==== DATA SUPPLIED ====

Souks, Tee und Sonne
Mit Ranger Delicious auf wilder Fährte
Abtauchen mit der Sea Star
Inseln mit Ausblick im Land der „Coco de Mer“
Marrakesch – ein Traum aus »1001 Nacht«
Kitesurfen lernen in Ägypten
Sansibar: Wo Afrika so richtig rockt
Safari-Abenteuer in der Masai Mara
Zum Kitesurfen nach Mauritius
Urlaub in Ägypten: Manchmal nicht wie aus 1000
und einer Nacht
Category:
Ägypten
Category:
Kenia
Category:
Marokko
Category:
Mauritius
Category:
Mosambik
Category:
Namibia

====

REQUIREMENT:
Line by line, reproduce the data above exactly.

TASK RESPONSE:
Souks, Tee und Sonne
Mit Ranger Delicious auf wilder Fährte
Abtauchen mit der Sea Star
Inseln mit Ausblick im Land der „Coco de Mer“
Marrakesch – ein Traum aus »1001 Nacht«
Kitesurfen lernen in Ägypten
Sansibar: Wo Afrika so richtig rockt
Safari-Abenteuer in der Masai Mara
Zum Kitesurfen nach Mauritius
Urlaub in Ägypten: Manchmal nicht wie aus 1000
und einer Nacht
Category:
Ägypten
Category:
Kenia
Category:
Marokko
Category:
Mauritius
Category:
Mosambik
Category:
Namibia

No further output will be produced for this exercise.